I'm working on string manipulation in Python (v3.3), and I'm wondering if there's a predictable way to detect the addition of diacritical markings on a given character.
So for instance is there some relationship between 'α' # ord('α') = 945)
(Greek unmarked alpha) and 'ᾶ' # ord('ᾶ') = 8118
(Greek alpha with a circumflex) and 'ω' # ord('ω') = 969
(Greek unmarked omega) and 'ῶ' # ord('ῶ') = 8182
(Greek omega with a circumflex)?
Are there any manipulations that can be done to clear the diacritics? Or to add a diacritic, for example when marking a long vowel: 'ᾱ' # ord('ᾱ') = 8113
?
Thanks!
Edit: I've played around with both the unidecode
package and unicodedata
. I'm not looking simply to normalize strings; I'm interested in resources for understanding the byte manipulations that happen behind the scenes to add, say, a circumflex or a macron to a standard alpha.
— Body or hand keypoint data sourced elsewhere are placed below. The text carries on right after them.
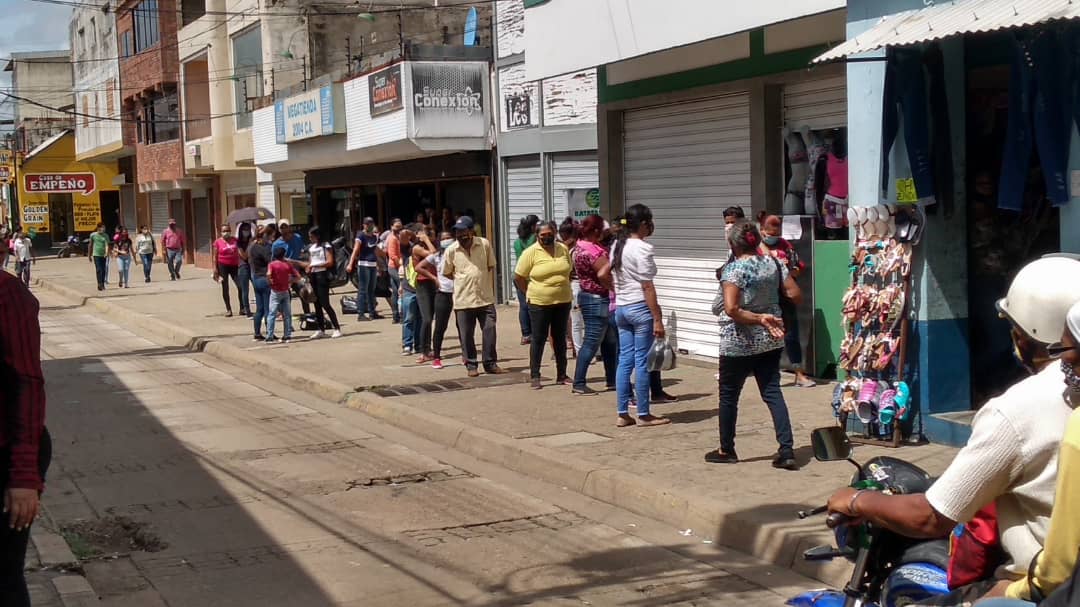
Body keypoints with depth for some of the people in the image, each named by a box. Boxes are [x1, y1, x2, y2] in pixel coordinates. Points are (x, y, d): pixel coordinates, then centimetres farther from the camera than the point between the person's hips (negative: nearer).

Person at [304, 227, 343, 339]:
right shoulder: (310, 247, 16)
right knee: (317, 304, 8)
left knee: (325, 303, -11)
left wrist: (315, 265, -14)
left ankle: (337, 328, -8)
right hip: (313, 275, 7)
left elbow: (330, 262, -12)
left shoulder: (325, 246, -4)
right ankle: (321, 330, 14)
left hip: (322, 274, -7)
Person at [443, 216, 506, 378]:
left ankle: (490, 364, 14)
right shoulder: (451, 250, -3)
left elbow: (491, 267, 8)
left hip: (485, 298, 1)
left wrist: (491, 290, 6)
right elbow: (446, 273, 10)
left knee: (490, 331, 2)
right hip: (463, 300, -1)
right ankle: (471, 365, 16)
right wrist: (463, 280, 4)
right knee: (466, 335, 4)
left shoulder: (484, 244, -2)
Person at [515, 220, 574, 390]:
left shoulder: (563, 249, 3)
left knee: (560, 338, 12)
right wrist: (530, 294, -2)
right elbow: (518, 277, -4)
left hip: (563, 302, 4)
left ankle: (561, 374, 21)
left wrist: (564, 289, 10)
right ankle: (535, 377, 7)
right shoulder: (530, 252, -10)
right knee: (538, 339, 1)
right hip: (539, 304, -4)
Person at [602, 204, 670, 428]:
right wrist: (658, 319, -16)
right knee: (642, 362, -1)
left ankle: (623, 414, 12)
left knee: (625, 360, 9)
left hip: (621, 308, 8)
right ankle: (643, 415, 5)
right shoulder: (642, 249, -14)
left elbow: (604, 274, 18)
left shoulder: (618, 246, 11)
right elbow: (647, 287, -16)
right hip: (640, 308, -8)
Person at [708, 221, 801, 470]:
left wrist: (759, 319, -20)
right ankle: (787, 452, -2)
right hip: (770, 341, 5)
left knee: (728, 396, 11)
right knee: (772, 393, 7)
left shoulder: (734, 269, -17)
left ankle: (726, 450, 23)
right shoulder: (774, 263, 0)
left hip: (739, 344, -5)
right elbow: (796, 295, 4)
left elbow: (730, 309, -26)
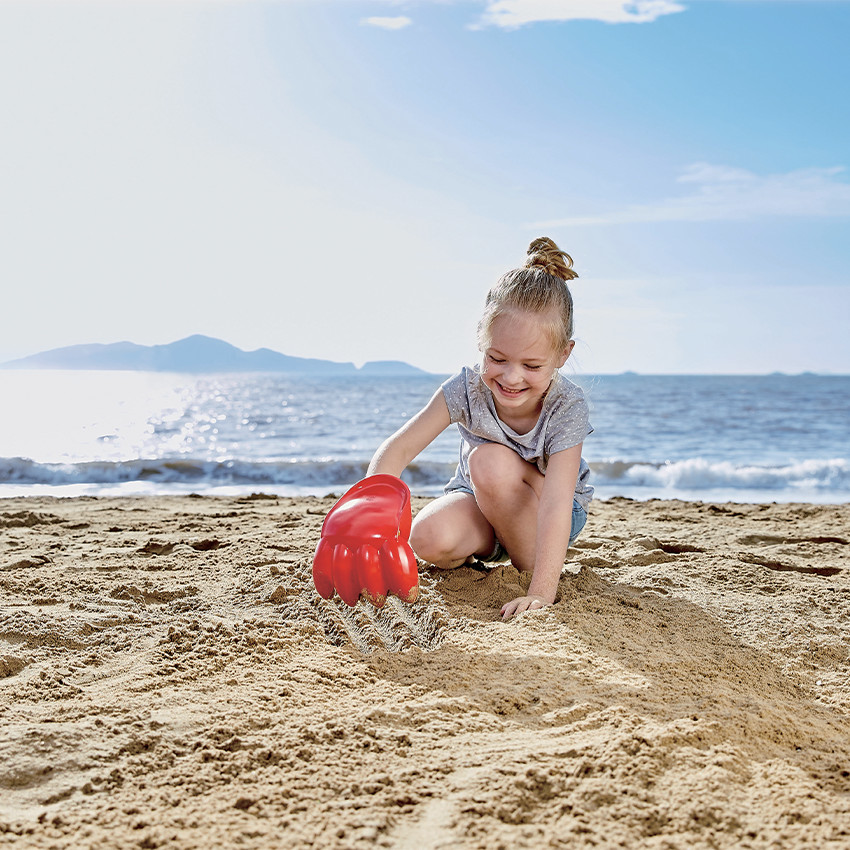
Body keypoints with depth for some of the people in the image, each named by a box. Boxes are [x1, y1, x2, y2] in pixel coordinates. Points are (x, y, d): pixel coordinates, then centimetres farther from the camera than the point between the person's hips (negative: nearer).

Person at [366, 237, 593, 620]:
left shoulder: (567, 407, -28)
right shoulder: (468, 388, -22)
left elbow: (557, 503, -37)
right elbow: (397, 449, -26)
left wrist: (541, 593, -45)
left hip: (542, 515, -2)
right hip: (477, 502, 2)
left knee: (491, 461, -33)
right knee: (428, 539, -31)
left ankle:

Another way of asking that question is how does chr(945) # 'α'
become or relate to chr(8113) # 'ᾱ'
at a very low level? Maybe I'm thinking of this (text) in completely the wrong way, and I'd be interested in learning that too.
This question doesn't actually have so much to do with Python as it does with text encoding in general, but I mention Python just in case any of its peculiarities come into play.
Edit 2: I should also add that I'm more interested in how something like unidecode
works than in actually using it at the moment. unidecode('ῶ')
and unidecode('ὄ') # that's an omicron, not an 'o'
both return 'o'
, and that return value isn't as helpful to me at the moment as a higher-level understanding of how the unidecode
module arrives at that return value.